## DATA TO EXAMINE:
============
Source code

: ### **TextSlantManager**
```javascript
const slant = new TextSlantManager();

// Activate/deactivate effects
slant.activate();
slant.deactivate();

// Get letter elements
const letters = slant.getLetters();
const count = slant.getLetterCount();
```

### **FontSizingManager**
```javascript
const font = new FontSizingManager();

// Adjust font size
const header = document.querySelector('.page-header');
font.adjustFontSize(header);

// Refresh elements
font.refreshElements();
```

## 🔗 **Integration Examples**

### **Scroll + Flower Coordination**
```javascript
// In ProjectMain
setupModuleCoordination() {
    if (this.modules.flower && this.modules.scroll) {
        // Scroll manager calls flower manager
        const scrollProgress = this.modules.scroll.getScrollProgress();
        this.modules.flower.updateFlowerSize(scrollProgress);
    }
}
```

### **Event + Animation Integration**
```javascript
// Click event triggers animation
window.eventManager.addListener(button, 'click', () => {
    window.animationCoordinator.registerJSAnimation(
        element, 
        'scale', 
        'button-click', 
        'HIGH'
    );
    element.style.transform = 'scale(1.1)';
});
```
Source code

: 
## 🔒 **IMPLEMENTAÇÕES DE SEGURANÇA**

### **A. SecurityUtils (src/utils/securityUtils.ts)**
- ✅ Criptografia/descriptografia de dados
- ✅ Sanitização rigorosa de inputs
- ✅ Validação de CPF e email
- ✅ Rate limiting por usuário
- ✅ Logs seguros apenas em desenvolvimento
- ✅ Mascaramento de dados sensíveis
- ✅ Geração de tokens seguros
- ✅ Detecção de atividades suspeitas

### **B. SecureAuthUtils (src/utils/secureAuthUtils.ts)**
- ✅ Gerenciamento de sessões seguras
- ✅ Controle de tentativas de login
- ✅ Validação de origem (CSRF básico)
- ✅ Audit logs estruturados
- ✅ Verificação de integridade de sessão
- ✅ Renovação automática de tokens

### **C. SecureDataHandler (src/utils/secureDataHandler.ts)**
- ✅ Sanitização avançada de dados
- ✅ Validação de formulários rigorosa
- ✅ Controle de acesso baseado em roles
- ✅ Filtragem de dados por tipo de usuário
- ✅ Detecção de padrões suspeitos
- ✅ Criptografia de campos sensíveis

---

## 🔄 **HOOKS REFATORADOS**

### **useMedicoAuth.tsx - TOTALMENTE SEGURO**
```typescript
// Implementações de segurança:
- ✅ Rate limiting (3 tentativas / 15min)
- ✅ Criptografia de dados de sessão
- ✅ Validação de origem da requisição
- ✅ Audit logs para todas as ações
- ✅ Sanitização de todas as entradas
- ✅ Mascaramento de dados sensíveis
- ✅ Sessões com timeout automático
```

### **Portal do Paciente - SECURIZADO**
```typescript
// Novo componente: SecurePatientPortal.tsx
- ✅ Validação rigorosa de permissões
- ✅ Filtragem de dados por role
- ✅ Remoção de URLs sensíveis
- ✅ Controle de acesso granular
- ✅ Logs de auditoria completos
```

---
============
## PROMPT:
Write the listing out once more, keeping each word as it is.

## RESULT OF THIS TASK:
Source code

: ### **TextSlantManager**
```javascript
const slant = new TextSlantManager();

// Activate/deactivate effects
slant.activate();
slant.deactivate();

// Get letter elements
const letters = slant.getLetters();
const count = slant.getLetterCount();
```

### **FontSizingManager**
```javascript
const font = new FontSizingManager();

// Adjust font size
const header = document.querySelector('.page-header');
font.adjustFontSize(header);

// Refresh elements
font.refreshElements();
```

## 🔗 **Integration Examples**

### **Scroll + Flower Coordination**
```javascript
// In ProjectMain
setupModuleCoordination() {
    if (this.modules.flower && this.modules.scroll) {
        // Scroll manager calls flower manager
        const scrollProgress = this.modules.scroll.getScrollProgress();
        this.modules.flower.updateFlowerSize(scrollProgress);
    }
}
```

### **Event + Animation Integration**
```javascript
// Click event triggers animation
window.eventManager.addListener(button, 'click', () => {
    window.animationCoordinator.registerJSAnimation(
        element, 
        'scale', 
        'button-click', 
        'HIGH'
    );
    element.style.transform = 'scale(1.1)';
});
```
Source code

: 
## 🔒 **IMPLEMENTAÇÕES DE SEGURANÇA**

### **A. SecurityUtils (src/utils/securityUtils.ts)**
- ✅ Criptografia/descriptografia de dados
- ✅ Sanitização rigorosa de inputs
- ✅ Validação de CPF e email
- ✅ Rate limiting por usuário
- ✅ Logs seguros apenas em desenvolvimento
- ✅ Mascaramento de dados sensíveis
- ✅ Geração de tokens seguros
- ✅ Detecção de atividades suspeitas

### **B. SecureAuthUtils (src/utils/secureAuthUtils.ts)**
- ✅ Gerenciamento de sessões seguras
- ✅ Controle de tentativas de login
- ✅ Validação de origem (CSRF básico)
- ✅ Audit logs estruturados
- ✅ Verificação de integridade de sessão
- ✅ Renovação automática de tokens

### **C. SecureDataHandler (src/utils/secureDataHandler.ts)**
- ✅ Sanitização avançada de dados
- ✅ Validação de formulários rigorosa
- ✅ Controle de acesso baseado em roles
- ✅ Filtragem de dados por tipo de usuário
- ✅ Detecção de padrões suspeitos
- ✅ Criptografia de campos sensíveis

---

## 🔄 **HOOKS REFATORADOS**

### **useMedicoAuth.tsx - TOTALMENTE SEGURO**
```typescript
// Implementações de segurança:
- ✅ Rate limiting (3 tentativas / 15min)
- ✅ Criptografia de dados de sessão
- ✅ Validação de origem da requisição
- ✅ Audit logs para todas as ações
- ✅ Sanitização de todas as entradas
- ✅ Mascaramento de dados sensíveis
- ✅ Sessões com timeout automático
```

### **Portal do Paciente - SECURIZADO**
```typescript
// Novo componente: SecurePatientPortal.tsx
- ✅ Validação rigorosa de permissões
- ✅ Filtragem de dados por role
- ✅ Remoção de URLs sensíveis
- ✅ Controle de acesso granular
- ✅ Logs de auditoria completos
```

---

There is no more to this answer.